Drought Monitor index is a blend of science and subjectivity where intensity categories are based on several indicators.
Last week's weather:
Precipitation last week was generally light across most of western and northern Minnesota. However, many locations in east central Minnesota received between one and
two inches of rain for the week. This was welcome precipitation in one of Minnesota's driest areas. It was a warm week with temperatures
averaging three to five degrees above average. Many communities reported temperatures above 90 degrees at least once during the week.
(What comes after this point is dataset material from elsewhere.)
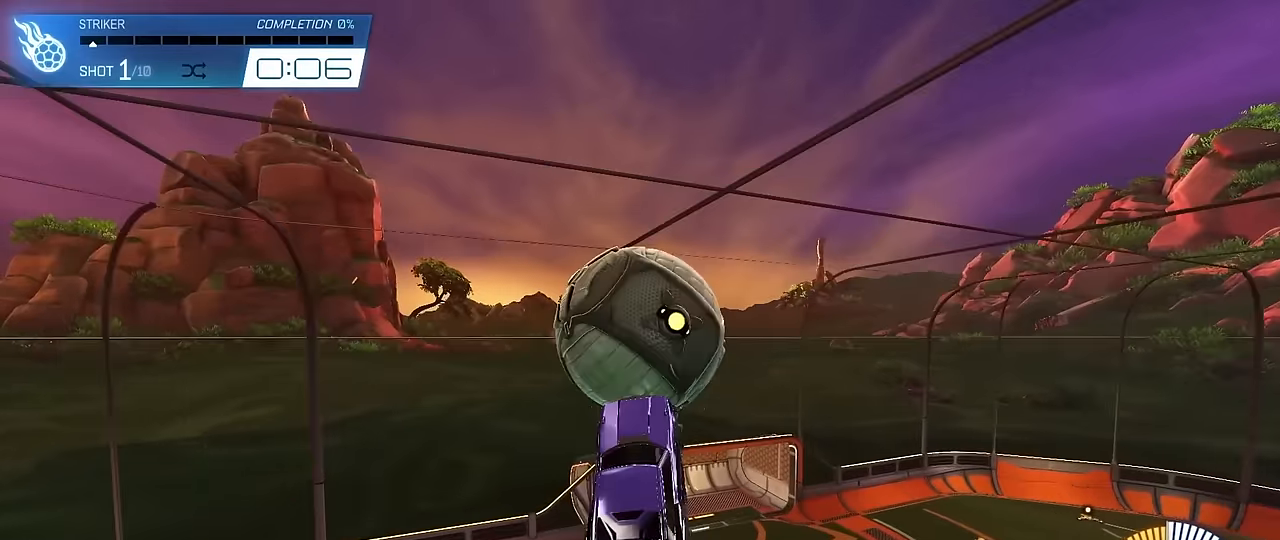
{"keys": ["s", "shift"], "mouse": ["left"], "mouse_move": "still", "events": [[67, "a", "down"], [67, "d", "up"], [167, "a", "up"], [167, "s", "up"], [217, "d", "down"], [217, "s", "down"], [300, "d", "up"], [300, "mouse_left", "up"], [300, "shift", "down"], [350, "a", "down"], [350, "mouse_left", "down"], [450, "a", "up"]]}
Seasonal weather overview:
Dryness has been entrenched across much of the southern two thirds of Minnesota for much of May, June, and early July. The timing of the dry weather
has been unfortunate. The period from May through September is historically the wettest time of the year in Minnesota. Long-term average
rainfall rates during this time interval are around one inch per week. Very dry weather, occurring during a time of year when ample rain is typical, leads to the rapid
intensification of drought. The lack of precipitation, along with very high evaporation rates in June, has led to deteriorating crop conditions, low
stream flows and lake levels, and increased the danger of wildfire.
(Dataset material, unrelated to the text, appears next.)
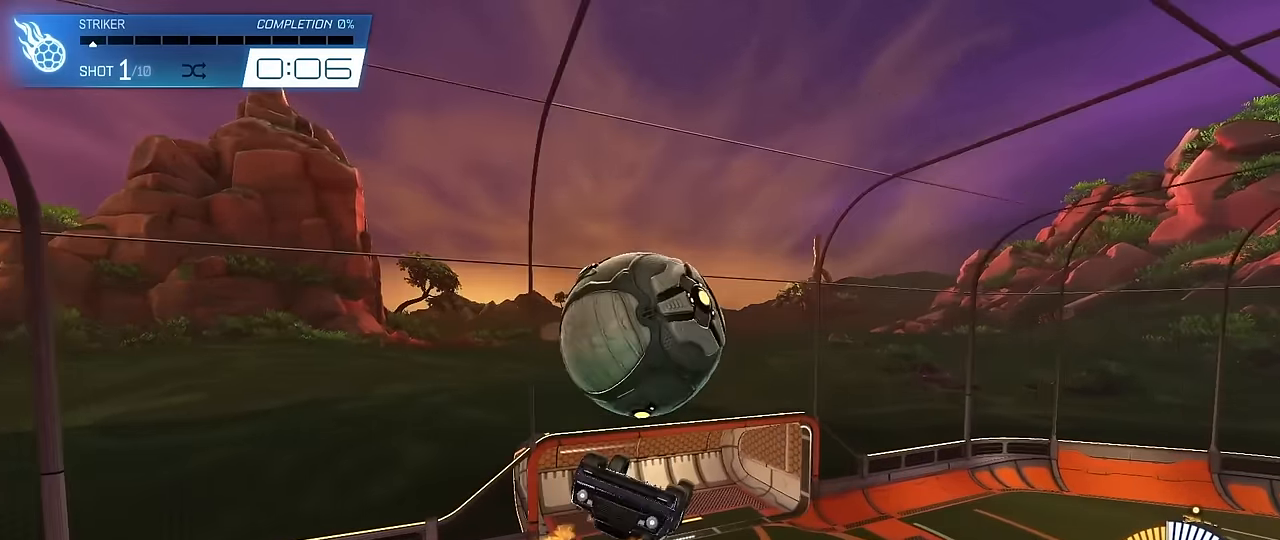
{"keys": ["a", "shift"], "mouse": [], "mouse_move": "still", "events": [[33, "d", "down"], [133, "d", "up"], [133, "mouse_left", "up"], [183, "mouse_right", "down"], [267, "mouse_right", "up"], [450, "s", "up"], [483, "a", "down"]]}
Seasonal precipitation totals, departure, and ranking:
Rainfall totals since April 1 have been less than eight inches across much of the southern one half of Minnesota. Growing season rainfall totals
have deviated negatively from historical averages by more than three inches across much of east central, central, southwestern, and south central
Minnesota. Seasonal rainfall deficits exceeding four inches are reported along a band extending from the metropolitan area through Mankato and
southwestward into Fairmont. Spotty four-inch deficits are also reported in central Minnesota, and in southwestern Minnesota. When compared with other
seasonal rainfall totals to date in the historical database, this year's rainfall totals for the period rank below the 20th percentile
(one year in five) in the driest areas.
Agriculture - The
Agricultural Statistics Service reports that as of July 6, topsoil moisture for 58% of Minnesota's landscape was "Short" or "Very Short". Corn and
soybean conditions have declined in response to the diminishing soil moisture reserves.
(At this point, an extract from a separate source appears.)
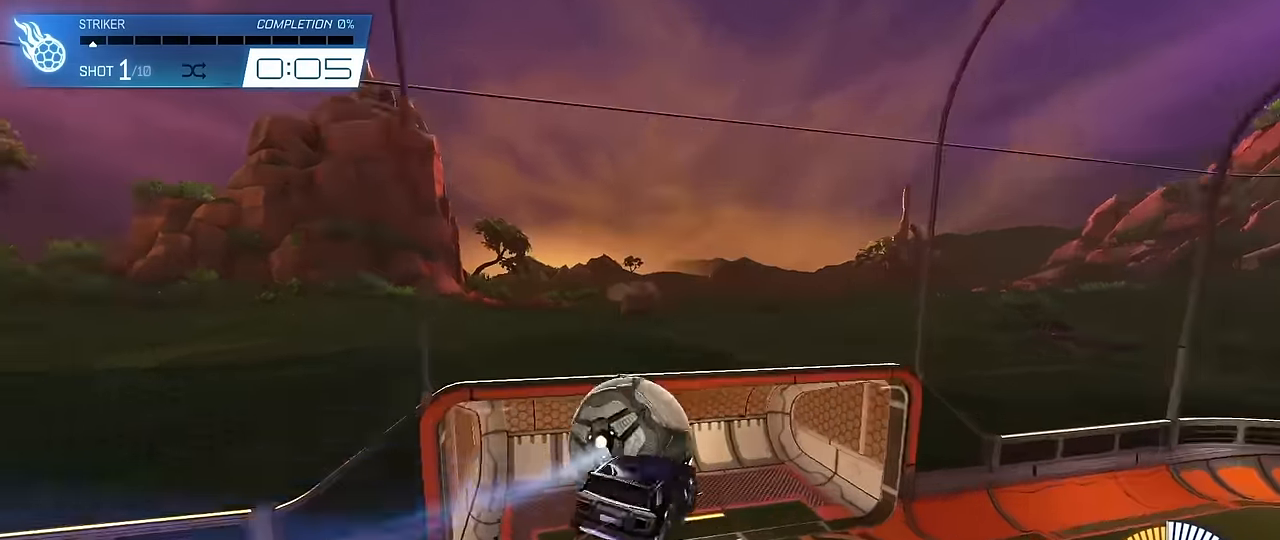
{"keys": ["a", "s"], "mouse": [], "mouse_move": "still", "events": [[33, "w", "down"], [233, "w", "up"], [367, "s", "down"], [417, "shift", "up"]]}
Stream flow -Stream discharge in roughly one third of Minnesota's rivers and
streams is below the 25th percentile when compared with historical data for this time of year.
Flow conditions in some northeastern and east central
Minnesota watersheds are near the protected flow threshold (lowest 10th percentile), leading the Department of Natural Resources to carefully monitor surface water appropriations
in these areas. Mississippi River flow conditions remain very low along all of the upper reaches of the river.
Lake levels -
Lake levels continue to drop throughout Minnesota, exposing shoreline, and in some cases, making water access difficult.
Quantitative lake level data are difficult to obtain in real time. However, anecdotal reports indicate that many lakes, especially in east central Minnesota, are a foot or more average
levels for the date. Lake Superior water levels are
near all-time lows for the date and may fall below all-time seasonal lows by early autumn.
Wildfire Danger -Wildfire
danger is Moderate or High across most of Minnesota. The wildfire danger is rated as Low
in southeastern counties.
Public water supply - Many Minnesota communities
have imposed watering restrictions due to increased lawn watering demands.